BRIEF
Pictures in the listing below are omitted, and every other part is printed exactly.
[[ INFORMATION PROVIDED, beginning ]]
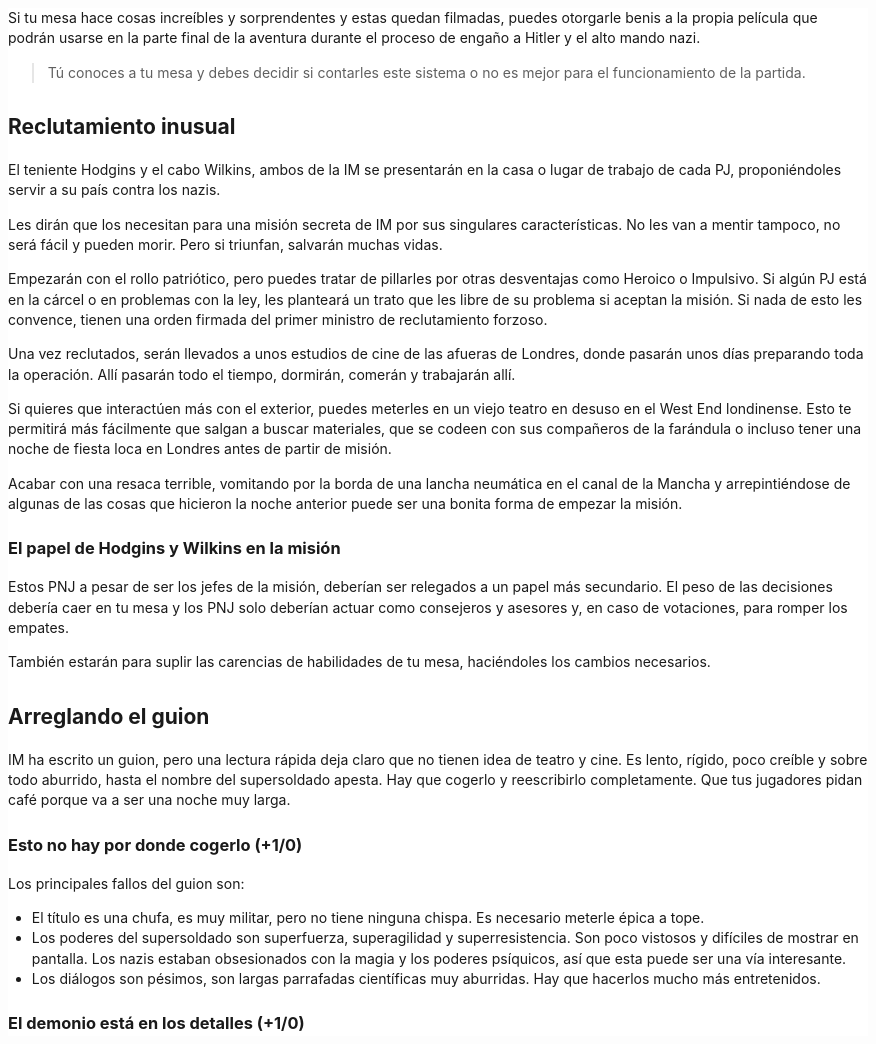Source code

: Si tu mesa hace cosas increíbles y sorprendentes y estas quedan filmadas, puedes otorgarle benis a la propia película que podrán usarse en la parte final de la aventura durante el proceso de engaño a Hitler y el alto mando nazi.

> Tú conoces a tu mesa y debes decidir si contarles este sistema o no es mejor para el funcionamiento de la partida.

## Reclutamiento inusual

El teniente Hodgins y el cabo Wilkins, ambos de la IM se presentarán en la casa o lugar de trabajo de cada PJ, proponiéndoles servir a su país contra los nazis. 

Les dirán que los necesitan para una misión secreta de IM por sus singulares características. No les van a mentir tampoco, no será fácil y pueden morir. Pero si triunfan, salvarán muchas vidas.

Empezarán con el rollo patriótico, pero puedes tratar de pillarles por otras desventajas como Heroico o Impulsivo.
Si algún PJ está en la cárcel o en problemas con la ley, les planteará un trato que les libre de su problema si aceptan la misión. Si nada de esto les convence, tienen una orden firmada del primer ministro de reclutamiento forzoso.

Una vez reclutados, serán llevados a unos estudios de cine de las afueras de Londres, donde pasarán unos días preparando toda la operación. Allí pasarán todo el tiempo, dormirán, comerán y trabajarán allí.

Si quieres que interactúen más con el exterior, puedes meterles en un viejo teatro en desuso en el West End londinense. Esto te permitirá más fácilmente que salgan a buscar materiales, que se codeen con sus compañeros de la farándula o incluso tener una noche de fiesta loca en Londres antes de partir de misión.

Acabar con una resaca terrible, vomitando por la borda de una lancha neumática en el canal de la Mancha y arrepintiéndose de algunas de las cosas que hicieron la noche anterior puede ser una bonita forma de empezar la misión.

### El papel de Hodgins y Wilkins en la misión

Estos PNJ a pesar de ser los jefes de la misión, deberían ser relegados a un papel más secundario. El peso de las decisiones debería caer en tu mesa y los PNJ solo deberían actuar como consejeros y asesores y, en caso de votaciones, para romper los empates.

También estarán para suplir las carencias de habilidades de tu mesa, haciéndoles los cambios necesarios.

## Arreglando el guion

IM ha escrito un guion, pero una lectura rápida deja claro que no tienen idea de teatro y cine. Es lento, rígido, poco creíble y sobre todo aburrido, hasta el nombre del supersoldado apesta. Hay que cogerlo y reescribirlo completamente. Que tus jugadores pidan café porque va a ser una noche muy larga.

### Esto no hay por donde cogerlo (+1/0)

Los principales fallos del guion son:

* El título es una chufa, es muy militar, pero no tiene ninguna chispa. Es necesario meterle épica a tope.
* Los poderes del supersoldado son superfuerza, superagilidad y superresistencia. Son poco vistosos y difíciles de mostrar en pantalla. Los nazis estaban obsesionados con la magia y los poderes psíquicos, así que esta puede ser una vía interesante.
* Los diálogos son pésimos, son largas parrafadas científicas muy aburridas. Hay que hacerlos mucho más entretenidos.
### El demonio está en los detalles (+1/0)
[[ INFORMATION PROVIDED, end ]]
EXERCISE RESULT
Source code

: Si tu mesa hace cosas increíbles y sorprendentes y estas quedan filmadas, puedes otorgarle benis a la propia película que podrán usarse en la parte final de la aventura durante el proceso de engaño a Hitler y el alto mando nazi.

> Tú conoces a tu mesa y debes decidir si contarles este sistema o no es mejor para el funcionamiento de la partida.

## Reclutamiento inusual

El teniente Hodgins y el cabo Wilkins, ambos de la IM se presentarán en la casa o lugar de trabajo de cada PJ, proponiéndoles servir a su país contra los nazis. 

Les dirán que los necesitan para una misión secreta de IM por sus singulares características. No les van a mentir tampoco, no será fácil y pueden morir. Pero si triunfan, salvarán muchas vidas.

Empezarán con el rollo patriótico, pero puedes tratar de pillarles por otras desventajas como Heroico o Impulsivo.
Si algún PJ está en la cárcel o en problemas con la ley, les planteará un trato que les libre de su problema si aceptan la misión. Si nada de esto les convence, tienen una orden firmada del primer ministro de reclutamiento forzoso.

Una vez reclutados, serán llevados a unos estudios de cine de las afueras de Londres, donde pasarán unos días preparando toda la operación. Allí pasarán todo el tiempo, dormirán, comerán y trabajarán allí.

Si quieres que interactúen más con el exterior, puedes meterles en un viejo teatro en desuso en el West End londinense. Esto te permitirá más fácilmente que salgan a buscar materiales, que se codeen con sus compañeros de la farándula o incluso tener una noche de fiesta loca en Londres antes de partir de misión.

Acabar con una resaca terrible, vomitando por la borda de una lancha neumática en el canal de la Mancha y arrepintiéndose de algunas de las cosas que hicieron la noche anterior puede ser una bonita forma de empezar la misión.

### El papel de Hodgins y Wilkins en la misión

Estos PNJ a pesar de ser los jefes de la misión, deberían ser relegados a un papel más secundario. El peso de las decisiones debería caer en tu mesa y los PNJ solo deberían actuar como consejeros y asesores y, en caso de votaciones, para romper los empates.

También estarán para suplir las carencias de habilidades de tu mesa, haciéndoles los cambios necesarios.

## Arreglando el guion

IM ha escrito un guion, pero una lectura rápida deja claro que no tienen idea de teatro y cine. Es lento, rígido, poco creíble y sobre todo aburrido, hasta el nombre del supersoldado apesta. Hay que cogerlo y reescribirlo completamente. Que tus jugadores pidan café porque va a ser una noche muy larga.

### Esto no hay por donde cogerlo (+1/0)

Los principales fallos del guion son:

* El título es una chufa, es muy militar, pero no tiene ninguna chispa. Es necesario meterle épica a tope.
* Los poderes del supersoldado son superfuerza, superagilidad y superresistencia. Son poco vistosos y difíciles de mostrar en pantalla. Los nazis estaban obsesionados con la magia y los poderes psíquicos, así que esta puede ser una vía interesante.
* Los diálogos son pésimos, son largas parrafadas científicas muy aburridas. Hay que hacerlos mucho más entretenidos.
### El demonio está en los detalles (+1/0)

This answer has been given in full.